JOB » With the string "junho" as the filter, copy each matching line from the records.

◇ ◇ ◇ ◇ ◇ ◇ ◇

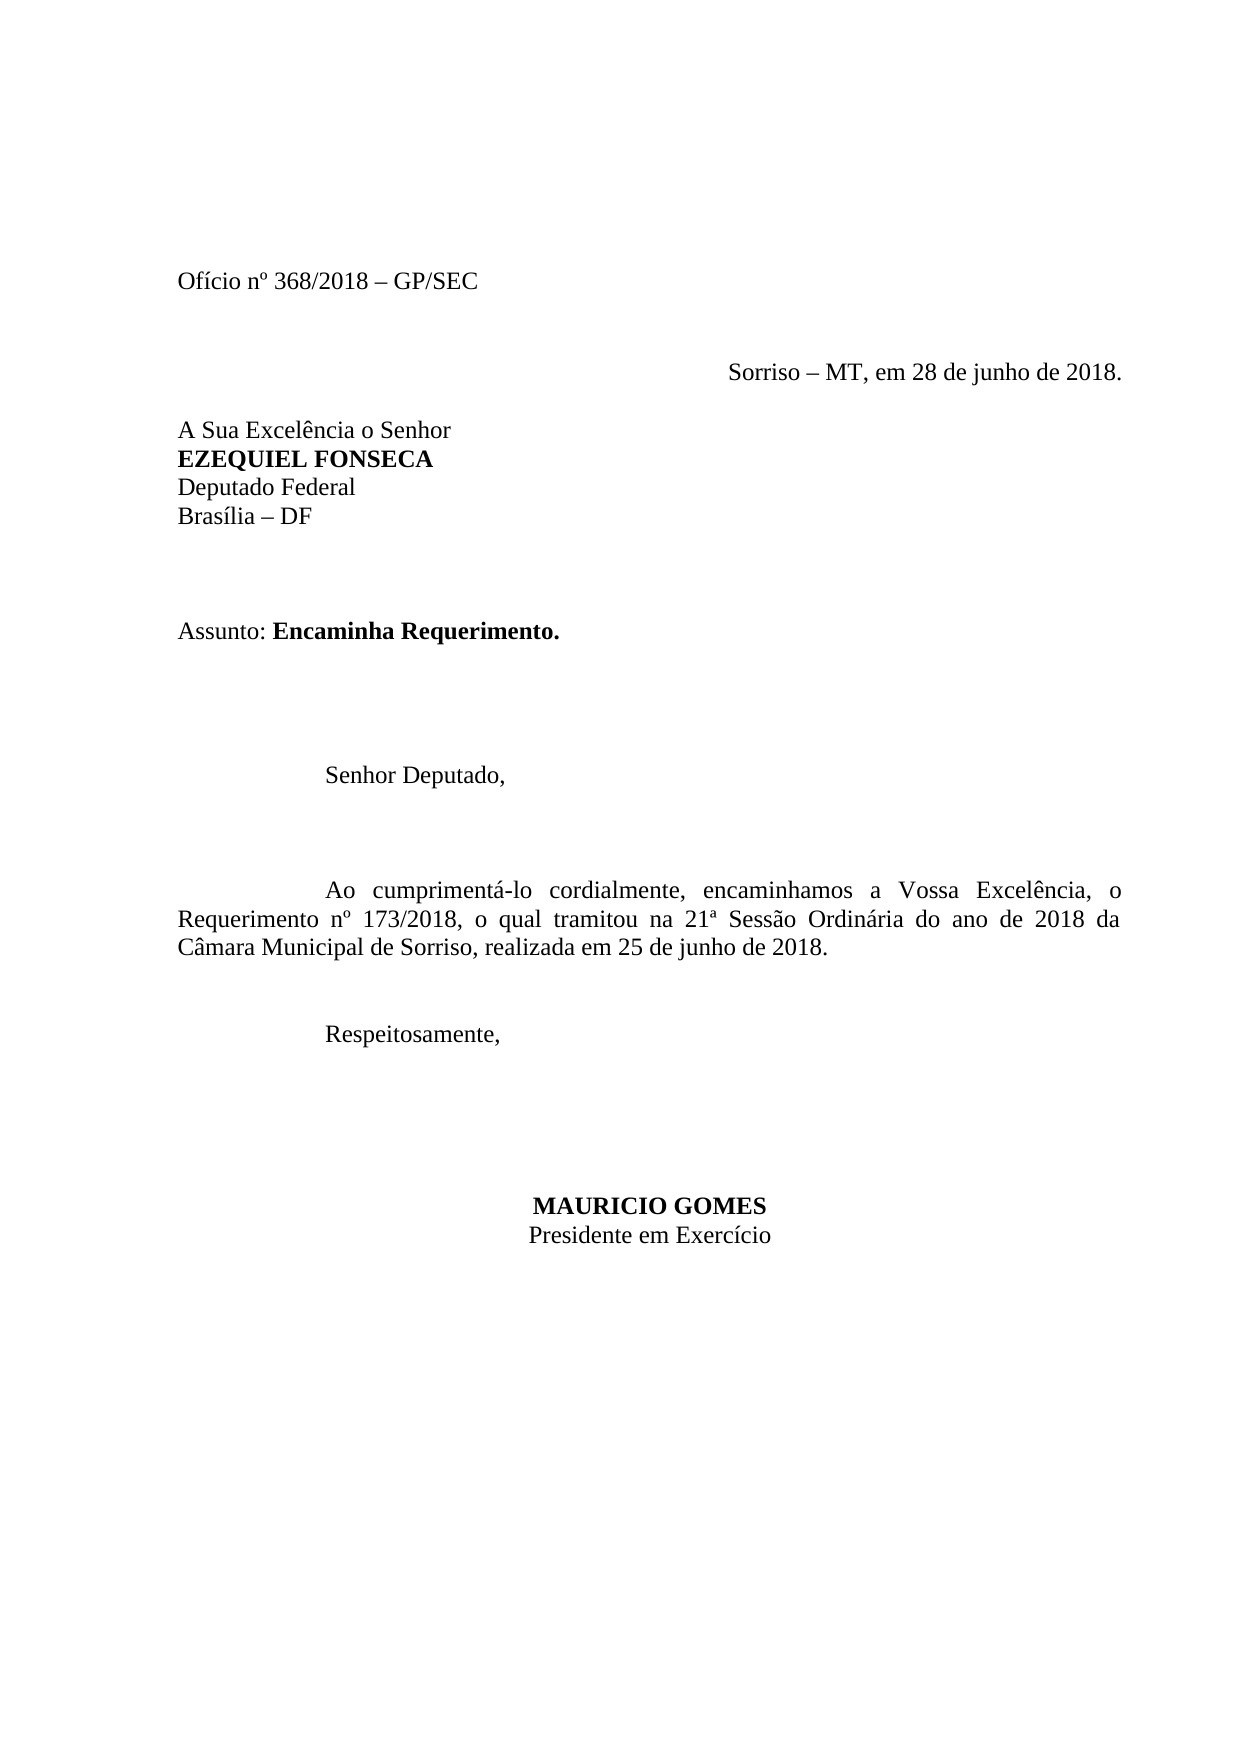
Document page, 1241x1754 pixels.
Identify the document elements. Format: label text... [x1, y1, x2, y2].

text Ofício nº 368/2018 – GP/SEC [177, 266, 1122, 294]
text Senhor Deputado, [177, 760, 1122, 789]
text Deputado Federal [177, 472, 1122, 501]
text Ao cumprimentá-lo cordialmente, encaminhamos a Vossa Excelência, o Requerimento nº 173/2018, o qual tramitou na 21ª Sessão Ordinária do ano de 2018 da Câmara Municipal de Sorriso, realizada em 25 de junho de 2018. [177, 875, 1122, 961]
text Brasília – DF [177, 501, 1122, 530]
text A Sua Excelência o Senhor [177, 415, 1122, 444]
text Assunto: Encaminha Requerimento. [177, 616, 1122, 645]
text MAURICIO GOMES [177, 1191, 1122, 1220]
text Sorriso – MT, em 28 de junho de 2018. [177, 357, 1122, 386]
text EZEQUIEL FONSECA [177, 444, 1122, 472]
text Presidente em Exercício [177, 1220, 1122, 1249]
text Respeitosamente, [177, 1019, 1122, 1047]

◇ ◇ ◇ ◇ ◇ ◇ ◇

YOUR RESPONSE »
text Ao cumprimentá-lo cordialmente, encaminhamos a Vossa Excelência, o Requerimento nº 173/2018, o qual tramitou na 21ª Sessão Ordinária do ano de 2018 da Câmara Municipal de Sorriso, realizada em 25 de junho de 2018. [177, 875, 1122, 961]
text Sorriso – MT, em 28 de junho de 2018. [177, 357, 1122, 386]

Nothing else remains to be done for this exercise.